Note: the Dragon does charge the player, but only if the dragon has been sitting enough time on the end podium and the player is not too close to it.
As @fyberoptic has pointed out, this bug is due to the client no longer predicting the position of entities and relying on server packets, which they ssmooth the position accross 3 ticks. There is no easy fix: one fix would, as Jeff did, revert the change made in 1.8 to client prediction: but this would bring back the stutterness caused by conflict between client prediction and server packets. Another solution, which seems more viable to me, is increasing the rate of packets sent by the server, which would eliminate the need for linear interpolation which cause the visual slowness: however, sending entity packets every tick has its own share of issues, but it could be considered for integrated servers (Singleplayer) as no real network traffic is required for packets between the server and the client.

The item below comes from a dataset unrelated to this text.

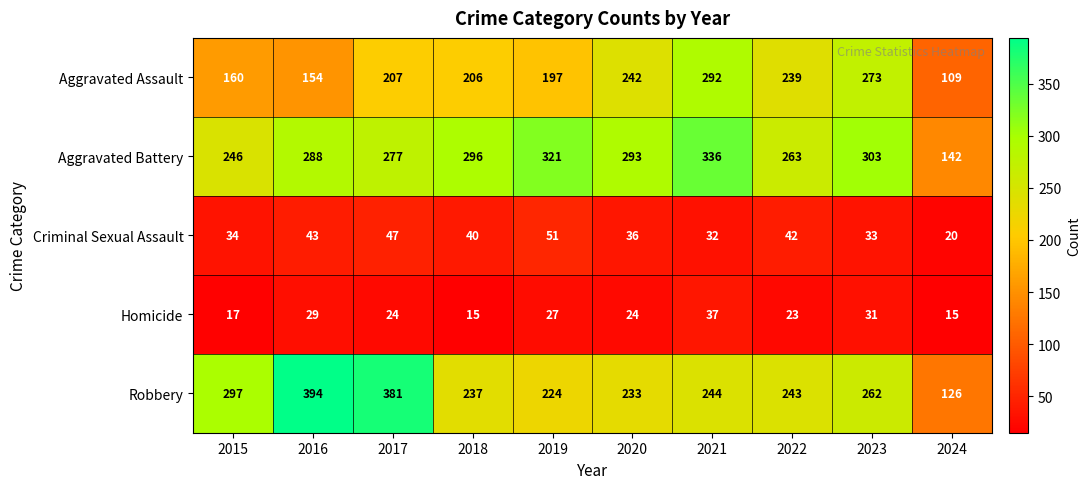

What is the difference between the maximum and minimum values in the Robbery series?

268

I have tried implementing such fix on a personal mod, where I simply forced the server to send entity move packets every tick instead of using their built-in update interval, and client-side I would disable the linear interpolation and directly set the position: the result looks similar to 1.2.5 SSP mobs, minus the slight (but virtually invisible) latency between Client and Server. However, the downside of this is that a slight tick lag would cause all mob movement to stutter and be unsmooth, but at least it isn't a glaring issue.
@TorutheRedFox Unfortunately, quads are deprecated in OpenGL 3.2, so this is not a viable solution anymore.
(I know it's been 3 years but I thought i'd clarify this)
From my testing, looks like Bedrock must be interpolating the red color with a intensity of 50% before color shading while Java interpolates the red color AFTER color shading with an intensity of about 30%
From what I've seen in the code and in the default shaders, this is due to the fact that entities who use the specific eye renderer don't integrate the overlay texture coordinates (which determines the color of overlays like damage tint or creeper flashing) in their rendering pipeline. As such, it doesn't render it.
Eyes are infamous to have wreaked havoc on the damage tint behavior, just look at spiders and endermen before 1.8, and the ender dragon before 1.15.